EXERCISE PROMPT: Count the lines of the material that contain the string "orphan", and reply with that number alone.

INFORMATION GIVEN:
=-=-=

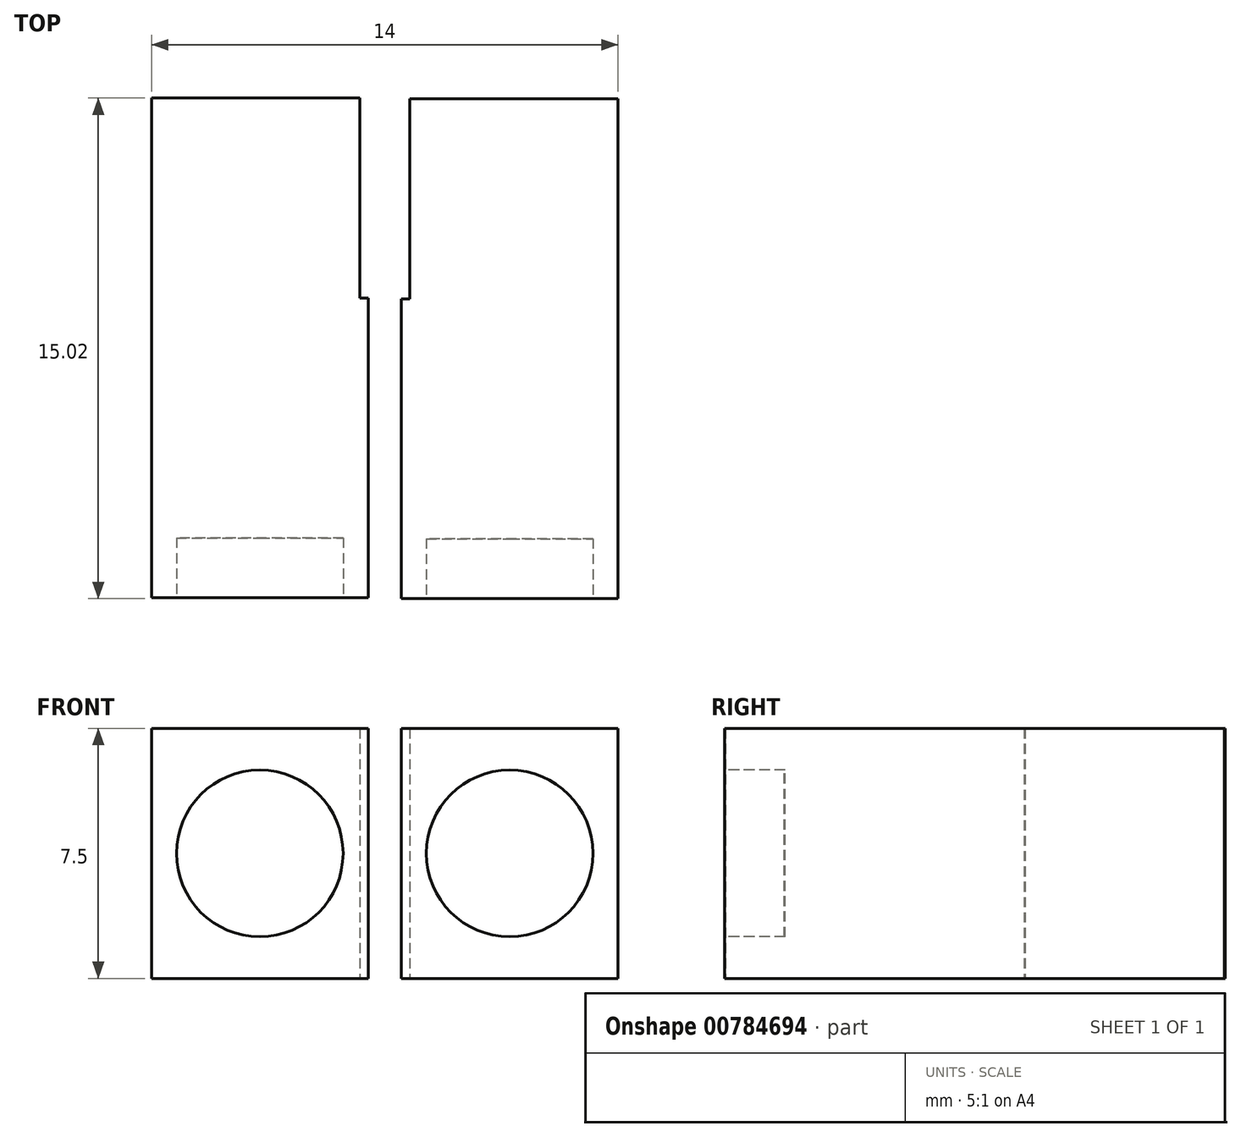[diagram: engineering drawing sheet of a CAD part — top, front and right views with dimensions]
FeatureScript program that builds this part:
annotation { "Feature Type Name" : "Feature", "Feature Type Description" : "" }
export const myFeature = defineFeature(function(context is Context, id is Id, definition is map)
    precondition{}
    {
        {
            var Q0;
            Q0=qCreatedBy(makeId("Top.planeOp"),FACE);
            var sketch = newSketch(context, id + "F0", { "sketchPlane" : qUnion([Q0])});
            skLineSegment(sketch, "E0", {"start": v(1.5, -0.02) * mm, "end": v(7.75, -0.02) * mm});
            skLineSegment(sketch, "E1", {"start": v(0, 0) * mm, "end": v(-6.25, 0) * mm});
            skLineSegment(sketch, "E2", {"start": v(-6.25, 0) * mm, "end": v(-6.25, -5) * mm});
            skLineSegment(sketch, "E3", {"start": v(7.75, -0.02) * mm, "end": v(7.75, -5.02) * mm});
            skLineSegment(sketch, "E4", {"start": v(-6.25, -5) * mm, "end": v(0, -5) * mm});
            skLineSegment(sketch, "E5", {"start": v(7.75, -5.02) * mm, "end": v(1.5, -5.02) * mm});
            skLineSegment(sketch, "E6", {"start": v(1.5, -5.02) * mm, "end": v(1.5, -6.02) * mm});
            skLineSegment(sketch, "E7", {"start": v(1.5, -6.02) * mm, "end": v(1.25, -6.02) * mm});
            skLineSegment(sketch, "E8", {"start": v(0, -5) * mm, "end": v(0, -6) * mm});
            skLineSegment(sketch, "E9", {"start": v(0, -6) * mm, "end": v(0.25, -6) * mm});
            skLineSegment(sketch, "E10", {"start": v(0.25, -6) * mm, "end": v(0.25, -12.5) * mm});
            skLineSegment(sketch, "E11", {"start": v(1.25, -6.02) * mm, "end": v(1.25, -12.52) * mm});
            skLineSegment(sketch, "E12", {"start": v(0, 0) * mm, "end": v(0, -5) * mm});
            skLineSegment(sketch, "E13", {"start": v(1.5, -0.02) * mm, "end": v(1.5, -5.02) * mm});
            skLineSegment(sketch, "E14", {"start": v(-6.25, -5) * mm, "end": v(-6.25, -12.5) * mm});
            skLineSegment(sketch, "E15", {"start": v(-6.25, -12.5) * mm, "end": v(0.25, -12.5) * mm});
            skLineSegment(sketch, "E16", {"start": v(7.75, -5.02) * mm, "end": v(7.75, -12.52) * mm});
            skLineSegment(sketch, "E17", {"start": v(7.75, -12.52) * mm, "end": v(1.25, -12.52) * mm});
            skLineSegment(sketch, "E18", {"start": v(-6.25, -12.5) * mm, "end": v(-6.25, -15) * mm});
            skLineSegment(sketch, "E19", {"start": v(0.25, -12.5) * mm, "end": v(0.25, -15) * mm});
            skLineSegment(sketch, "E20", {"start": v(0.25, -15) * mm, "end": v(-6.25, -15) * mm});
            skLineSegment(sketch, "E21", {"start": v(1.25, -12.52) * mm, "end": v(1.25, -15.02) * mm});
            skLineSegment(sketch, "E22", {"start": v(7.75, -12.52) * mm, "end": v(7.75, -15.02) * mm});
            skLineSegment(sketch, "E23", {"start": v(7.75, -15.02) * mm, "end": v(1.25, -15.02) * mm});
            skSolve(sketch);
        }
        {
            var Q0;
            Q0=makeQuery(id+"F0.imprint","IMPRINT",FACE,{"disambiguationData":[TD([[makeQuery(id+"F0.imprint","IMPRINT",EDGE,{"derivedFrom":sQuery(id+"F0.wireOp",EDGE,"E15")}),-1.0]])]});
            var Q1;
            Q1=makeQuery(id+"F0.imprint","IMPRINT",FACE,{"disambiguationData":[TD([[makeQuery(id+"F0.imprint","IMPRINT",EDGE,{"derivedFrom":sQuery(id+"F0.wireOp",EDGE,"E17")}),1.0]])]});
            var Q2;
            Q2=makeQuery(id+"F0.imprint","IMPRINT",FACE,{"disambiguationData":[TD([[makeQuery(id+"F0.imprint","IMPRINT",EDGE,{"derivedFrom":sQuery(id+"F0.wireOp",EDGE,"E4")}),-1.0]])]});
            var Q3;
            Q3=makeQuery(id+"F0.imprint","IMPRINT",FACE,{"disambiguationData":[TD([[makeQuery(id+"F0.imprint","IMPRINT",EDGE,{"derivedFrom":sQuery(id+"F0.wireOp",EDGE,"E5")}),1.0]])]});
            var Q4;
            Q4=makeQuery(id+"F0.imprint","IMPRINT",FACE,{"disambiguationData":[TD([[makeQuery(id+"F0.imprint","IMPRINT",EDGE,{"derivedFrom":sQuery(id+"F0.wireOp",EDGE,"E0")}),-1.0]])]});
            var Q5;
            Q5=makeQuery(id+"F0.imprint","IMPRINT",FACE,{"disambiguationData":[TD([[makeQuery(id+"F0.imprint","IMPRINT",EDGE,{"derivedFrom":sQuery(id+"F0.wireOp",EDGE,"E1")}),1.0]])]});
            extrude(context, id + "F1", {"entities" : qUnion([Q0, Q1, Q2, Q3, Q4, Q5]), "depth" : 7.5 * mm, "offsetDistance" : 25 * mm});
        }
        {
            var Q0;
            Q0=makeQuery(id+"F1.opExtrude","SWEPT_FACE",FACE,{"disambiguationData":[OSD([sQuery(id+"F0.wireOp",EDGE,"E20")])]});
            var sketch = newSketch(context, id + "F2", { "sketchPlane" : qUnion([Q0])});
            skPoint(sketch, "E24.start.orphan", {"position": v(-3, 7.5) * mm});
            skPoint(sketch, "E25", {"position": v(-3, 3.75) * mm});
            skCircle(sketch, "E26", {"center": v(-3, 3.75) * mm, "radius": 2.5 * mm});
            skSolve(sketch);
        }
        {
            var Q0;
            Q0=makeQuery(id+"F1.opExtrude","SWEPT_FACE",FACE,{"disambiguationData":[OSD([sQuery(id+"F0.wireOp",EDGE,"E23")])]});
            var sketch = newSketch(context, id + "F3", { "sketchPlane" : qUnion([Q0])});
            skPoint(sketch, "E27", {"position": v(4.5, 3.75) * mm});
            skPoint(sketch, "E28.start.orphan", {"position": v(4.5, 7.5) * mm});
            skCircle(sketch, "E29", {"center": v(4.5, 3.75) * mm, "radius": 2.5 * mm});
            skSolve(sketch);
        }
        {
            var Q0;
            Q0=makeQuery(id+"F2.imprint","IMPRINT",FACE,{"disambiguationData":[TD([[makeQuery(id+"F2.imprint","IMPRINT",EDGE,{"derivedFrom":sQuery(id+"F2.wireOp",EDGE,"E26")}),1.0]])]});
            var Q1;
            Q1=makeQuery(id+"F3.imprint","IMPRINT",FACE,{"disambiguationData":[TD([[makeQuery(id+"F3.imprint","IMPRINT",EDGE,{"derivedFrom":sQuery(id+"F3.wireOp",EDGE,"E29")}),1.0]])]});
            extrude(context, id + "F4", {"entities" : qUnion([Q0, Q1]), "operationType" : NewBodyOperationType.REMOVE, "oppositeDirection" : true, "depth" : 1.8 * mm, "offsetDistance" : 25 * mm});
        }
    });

=-=-=

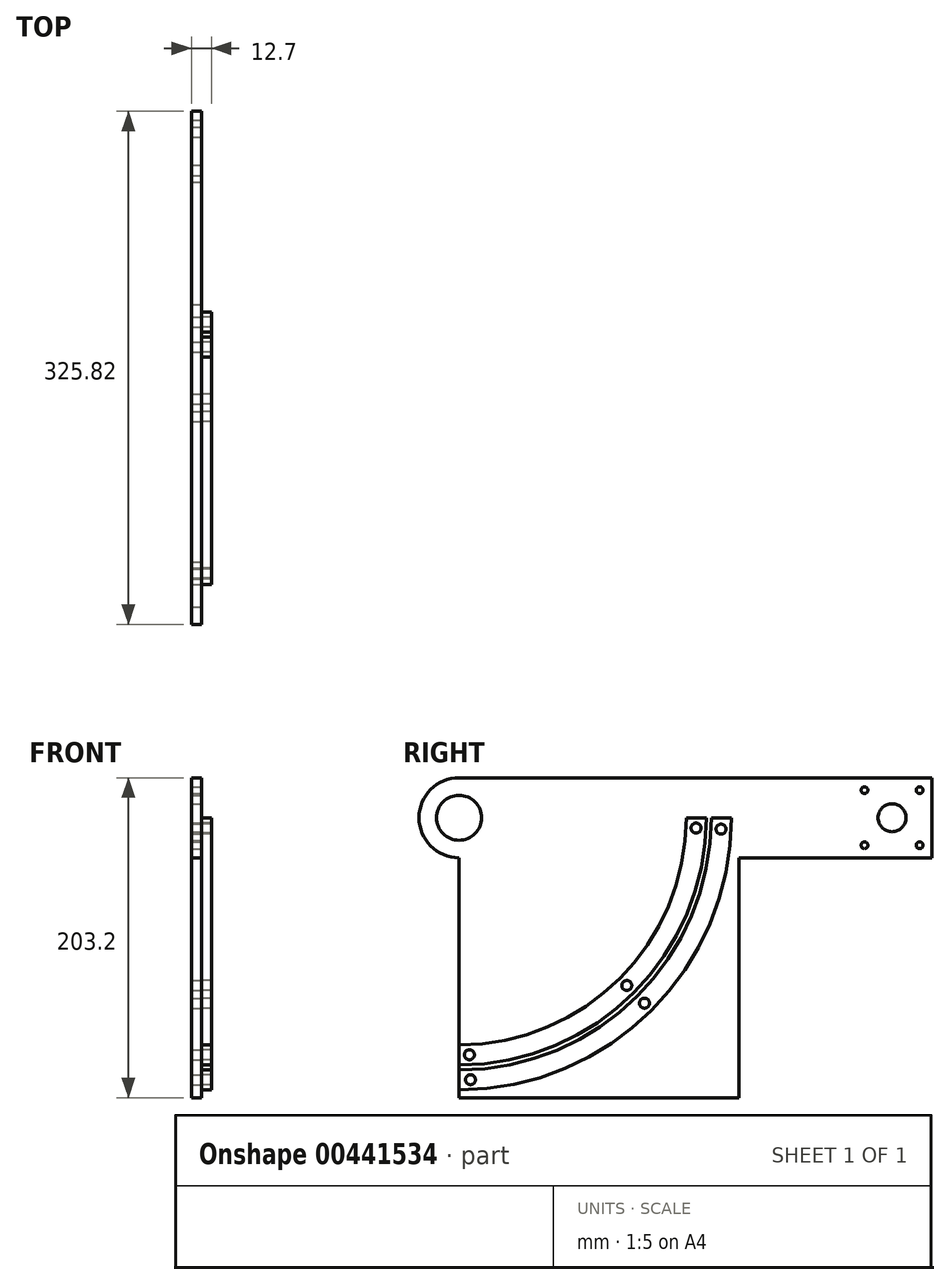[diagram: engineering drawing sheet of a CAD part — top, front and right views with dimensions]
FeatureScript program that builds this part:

=-=-=

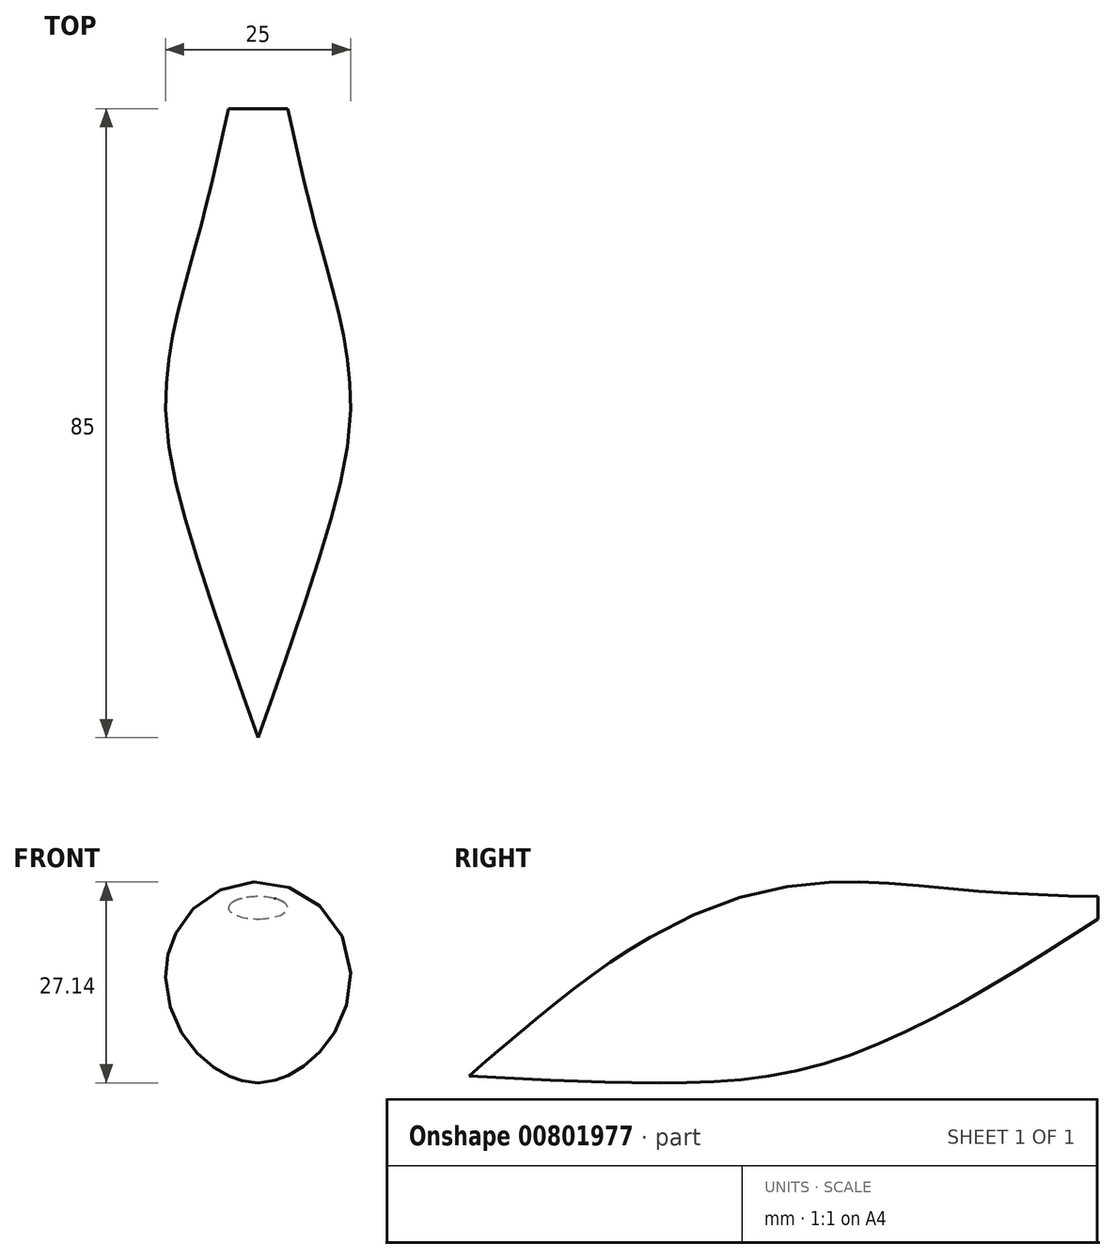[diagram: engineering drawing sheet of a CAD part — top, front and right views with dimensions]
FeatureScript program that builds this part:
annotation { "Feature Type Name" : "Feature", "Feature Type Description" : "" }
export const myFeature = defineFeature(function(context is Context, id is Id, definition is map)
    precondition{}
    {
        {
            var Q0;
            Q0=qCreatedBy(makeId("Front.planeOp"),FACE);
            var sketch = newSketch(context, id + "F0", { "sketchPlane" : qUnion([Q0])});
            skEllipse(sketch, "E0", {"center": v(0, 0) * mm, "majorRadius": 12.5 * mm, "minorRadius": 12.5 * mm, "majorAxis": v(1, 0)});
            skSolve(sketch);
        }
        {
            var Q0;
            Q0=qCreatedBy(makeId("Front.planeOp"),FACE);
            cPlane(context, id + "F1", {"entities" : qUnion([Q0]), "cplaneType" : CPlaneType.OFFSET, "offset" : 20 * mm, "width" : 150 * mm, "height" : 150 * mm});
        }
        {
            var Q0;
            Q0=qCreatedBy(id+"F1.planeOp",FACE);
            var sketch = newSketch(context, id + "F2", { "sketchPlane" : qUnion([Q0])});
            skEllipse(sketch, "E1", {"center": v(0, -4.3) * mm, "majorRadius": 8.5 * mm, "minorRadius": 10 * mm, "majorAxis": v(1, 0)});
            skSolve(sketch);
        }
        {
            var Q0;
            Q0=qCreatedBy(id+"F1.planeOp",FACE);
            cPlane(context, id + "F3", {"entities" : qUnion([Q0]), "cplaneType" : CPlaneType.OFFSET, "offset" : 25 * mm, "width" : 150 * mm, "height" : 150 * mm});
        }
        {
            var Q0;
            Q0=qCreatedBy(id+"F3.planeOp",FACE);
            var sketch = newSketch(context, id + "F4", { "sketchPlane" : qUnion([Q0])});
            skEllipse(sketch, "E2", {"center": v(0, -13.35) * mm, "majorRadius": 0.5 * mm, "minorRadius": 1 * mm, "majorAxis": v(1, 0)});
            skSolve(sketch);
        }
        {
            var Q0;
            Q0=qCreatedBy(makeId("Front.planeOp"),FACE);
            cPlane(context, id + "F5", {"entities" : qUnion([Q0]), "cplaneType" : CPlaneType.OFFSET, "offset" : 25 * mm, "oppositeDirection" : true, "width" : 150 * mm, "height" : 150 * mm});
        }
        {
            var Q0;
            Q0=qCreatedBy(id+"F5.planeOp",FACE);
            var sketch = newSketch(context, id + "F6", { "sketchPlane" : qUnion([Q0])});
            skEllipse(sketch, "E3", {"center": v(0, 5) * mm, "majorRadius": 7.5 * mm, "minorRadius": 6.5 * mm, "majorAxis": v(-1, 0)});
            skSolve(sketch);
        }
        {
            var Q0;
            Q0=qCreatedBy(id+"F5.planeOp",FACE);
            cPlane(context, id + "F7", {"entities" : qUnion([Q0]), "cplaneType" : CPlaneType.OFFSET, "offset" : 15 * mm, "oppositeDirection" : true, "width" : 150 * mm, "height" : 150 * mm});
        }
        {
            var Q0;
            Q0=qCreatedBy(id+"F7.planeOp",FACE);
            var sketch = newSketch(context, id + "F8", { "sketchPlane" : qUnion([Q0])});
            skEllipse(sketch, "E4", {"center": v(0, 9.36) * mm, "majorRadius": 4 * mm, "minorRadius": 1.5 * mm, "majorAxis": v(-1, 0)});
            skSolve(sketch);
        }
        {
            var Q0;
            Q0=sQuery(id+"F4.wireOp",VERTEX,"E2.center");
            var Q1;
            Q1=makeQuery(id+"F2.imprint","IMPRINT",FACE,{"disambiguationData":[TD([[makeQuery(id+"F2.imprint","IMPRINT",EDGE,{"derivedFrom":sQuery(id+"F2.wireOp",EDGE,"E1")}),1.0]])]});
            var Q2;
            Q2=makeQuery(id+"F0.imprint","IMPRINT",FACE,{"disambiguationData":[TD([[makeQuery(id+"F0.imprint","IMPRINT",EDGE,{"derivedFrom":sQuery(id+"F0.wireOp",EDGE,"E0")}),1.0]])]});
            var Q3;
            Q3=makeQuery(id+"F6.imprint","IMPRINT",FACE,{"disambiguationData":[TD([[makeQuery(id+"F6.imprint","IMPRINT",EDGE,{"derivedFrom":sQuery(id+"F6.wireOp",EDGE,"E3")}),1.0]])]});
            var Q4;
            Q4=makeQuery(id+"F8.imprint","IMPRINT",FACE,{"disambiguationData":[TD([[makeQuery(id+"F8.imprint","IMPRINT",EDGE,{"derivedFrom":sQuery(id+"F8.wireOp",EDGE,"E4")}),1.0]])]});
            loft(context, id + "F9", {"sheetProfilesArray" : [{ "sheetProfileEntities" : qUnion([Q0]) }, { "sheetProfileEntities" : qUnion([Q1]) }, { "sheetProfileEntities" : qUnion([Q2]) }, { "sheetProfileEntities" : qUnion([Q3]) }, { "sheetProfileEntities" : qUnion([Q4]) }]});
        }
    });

=-=-=

EXPECTED ANSWER: 2